J’ai donné une attention toute particulière à l’orthographe des noms propres : le système que j’ai suivi généralement est de les reproduire à leur forme absolue. Cependant j’ai adopté quelques exceptions, par exemple : pour les noms féminins ; pour les mots déjà connus, comme Brahmâ ; pour les noms masculins qui auraient pu être confondus avec des noms neutres, comme les mots terminés en mân ou vân, etc. Ces noms propres seront tous recueillis dans une table alphabétique. Je n’ai point observé la distinction des slocas, parce qu’il ne m’était pas permis de publier le texte, et qu’un livre, déjà peu attrayant par lui-même, eût paru plus bizarre encore sous cette forme.

J’ai cru pouvoir changer quelques titres de lectures, qui étaient trop vagues, et en ajouter partout où le texte n’en donnait pas.

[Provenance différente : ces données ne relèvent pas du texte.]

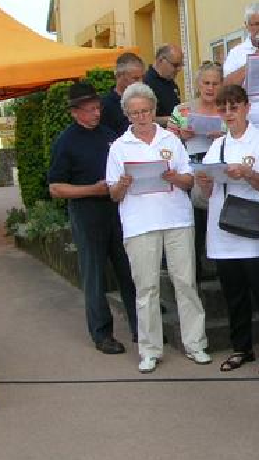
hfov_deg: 15.0
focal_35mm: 74
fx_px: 902
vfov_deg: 28.5
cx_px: 407
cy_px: 176
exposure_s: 1/277
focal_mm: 5.8
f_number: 2.8
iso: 50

Enfin j’ai tout fait pour que cet ouvrage ne fût pas indigne de la Société qui daignait le publier, et du maître distingué qui a dirigé mes études sanscrites, de M. de Chézy, professeur aussi modeste que savant, et qu’une mort funeste a enlevé aux lettres et à mon amitié, au moment même où l’impression de ce livre allait commencer. D’autres, par leurs publications, achèveront le vaste édifice pour lequel j’apporte aujourd’hui ma pierre ; ils compléteront cette histoire de l’Inde dont je n’ai pas désespéré. Ils révéleront des choses que j’ai ignorées. En constatant des synchronismes et des homonymies, ils éclairciront des questions obscures et modifieront des idées reçues. Même ils relèveront mes erreurs : mais cependant il me restera l’honneur de leur avoir ouvert le chemin ; et en corrigeant mes fautes, ils daigneront se souvenir qu’il y avait quelque mérite à moi, privé comme je l’étais des conseils de mon digne maître, loin des commentaires et des avis des Pandits, à entreprendre une œuvre aussi longue et aussi difficile que la traduction du Harivansa.

  1. Voyez Diodore de Sicile, i et ii ; Arrien, de reb. Ind. ; Strabon, xvi ; Pline, vi.

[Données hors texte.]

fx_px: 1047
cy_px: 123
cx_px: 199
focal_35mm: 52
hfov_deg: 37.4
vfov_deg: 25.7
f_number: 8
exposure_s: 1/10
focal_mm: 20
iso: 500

  2. L'examen de ces listes et leur comparaison avec celles que nous présentent d’autres ouvrages, formeront le sujet de plusieurs mémoires que je me propose de publier.
  3. Les noms propres sont toujours dénaturés en passant d’une langue dans une autre, surtout quand l’usage d’un peuple est de les rendre significatifs. À ce sujet, voyez (Nouveau Journal asiatique, n° 74, pag. 188) la manière dont un Arabe a altéré les noms de Bonaparte, de Kléber et de Menou. Il en était de même chez les Indiens, et les Grecs n’ont pas été plus réservés sur cet article : Tchandramas ou Chandamas, Scademvas ou Scatemhas.
  4. C’est ainsi que le nom de la province de Drâvida se dit aussi Drâvira : le d est ici celui que l’on appelle cérébral.
  5. Je crois qu’il me serait possible de prouver par le Harivansa même que Prithou venait du midi plutôt que de l’ouest. Voyez encore Diodore de Sicile (i, 35), et consultez la xviiie lettre écrite d’Égypte par M. Champollion.